Eine eigene, wichtige schwedische Sache ist F-skatt — eine Zulassung, die bedeutet, dass das Unternehmen selbst für Steuern und Beiträge verantwortlich ist. F-skatt beantragt man bei Skatteverket; ihr Fehlen kann im Umgang mit Geschäftspartnern relevant sein. Die folgende Tabelle vergleicht enskild firma und AB. Aktuelle Schwellen und Sätze sollten bestätigt werden, da sie sich gelegentlich ändern.
| Aspekt | Enskild firma | Aktiebolag (AB) |
|---|---|---|
| Kapital | keins | mind. 25 000 SEK |
| Haftung | persönlich, mit gesamtem Vermögen | auf Gesellschaftsvermögen beschränkt |
| Buchhaltung | einfacher | vollständig + Jahresabschluss (årsredovisning) |
| Für wen | kleine Skala, ein Inhaber | Wachstum, Partner, höheres Risiko |
Häufige Fragen
- Welche Form wählen — enskild firma oder aktiebolag?

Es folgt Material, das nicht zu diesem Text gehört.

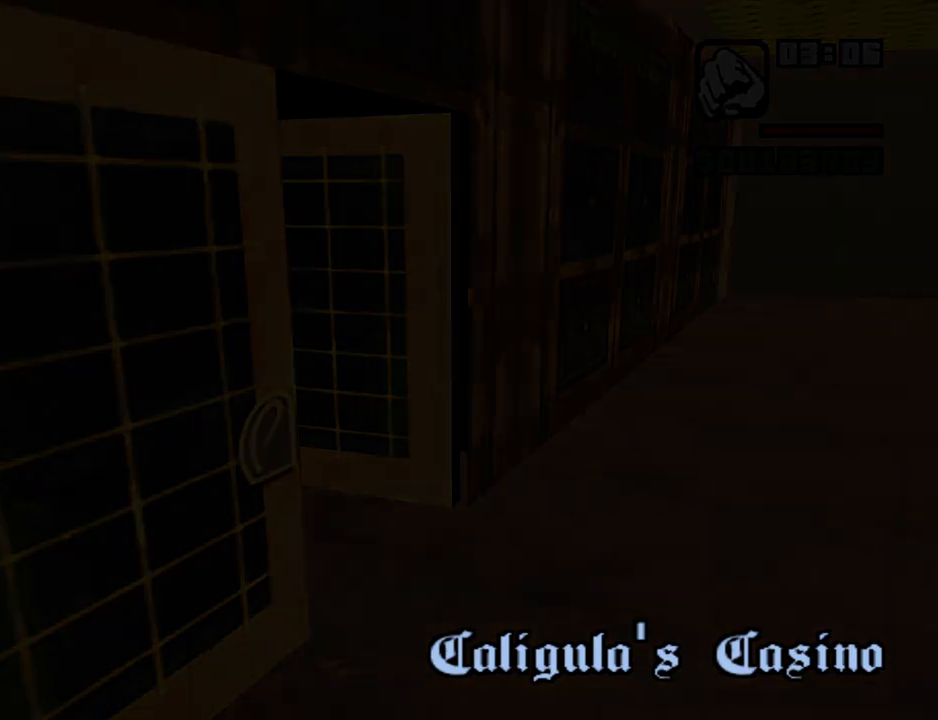
{"keys": ["space", "w"], "mouse": [], "events": [[34, "space", "up"], [134, "space", "down"], [184, "space", "up"], [267, "space", "down"], [367, "space", "up"], [467, "space", "down"]]}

- Eine enskild firma passt bei kleiner Skala und einem Inhaber — einfach und günstig, aber mit voller persönlicher Haftung. Eine aktiebolag wählt man bei Wachstum, Partnern oder höherem Risiko, da sie die Haftung beschränkt, aber 25 000 SEK Kapital und volle Buchhaltung erfordert. Die Wahl sollte man mit einem Berater besprechen.
- Wie viel Kapital braucht eine aktiebolag (AB)?
- Mindestens 25 000 SEK Stammkapital (aktiekapital) — eine 2020 von 50 000 SEK gesenkte Schwelle. Das ist keine Gebühr, sondern Mittel, die in der Gesellschaft bleiben und ihren Betrieb finanzieren können. Eine Registrierungsgebühr bei Bolagsverket kommt gesondert hinzu.
- Was ist F-skatt?
- F-skatt ist eine schwedische Zulassung, die bedeutet, dass das Unternehmen selbst für seine Einkommensteuer und Beiträge verantwortlich ist. F-skatt beantragt man bei Skatteverket. Eine schwedische Besonderheit — Geschäftspartner prüfen oft, ob ein Unternehmen sie hat, daher kann ihr Fehlen ein bedeutsames Signal für die Zusammenarbeit sein.
- Wann muss sich ein Unternehmen für die USt (moms) registrieren?
- In der Regel unterliegt ein schwedisches Unternehmen der USt (moms), aber die kleinsten Unternehmen unter einer Umsatzschwelle (derzeit rund 120 000 SEK pro Jahr) können eine Befreiung nutzen. Die Registrierung erfolgt bei Skatteverket. Die Schwelle wird gelegentlich geändert, daher sollte man den aktuellen Wert und die Anwendbarkeit mit einem Berater bestätigen.
- Muss man in Schweden wohnen, um ein Unternehmen zu gründen?
- Nicht immer, aber manche Rollen (z. B. im Vorstand einer aktiebolag) können Wohnsitzanforderungen im EWR mit sich bringen, und für die Registrierung sind schwedische Identifikatoren und Zugang zu digitalen Diensten nötig. Die Regeln werden gelegentlich aktualisiert — bestätigen Sie die aktuellen Anforderungen für Ihre Situation vor der Gründung.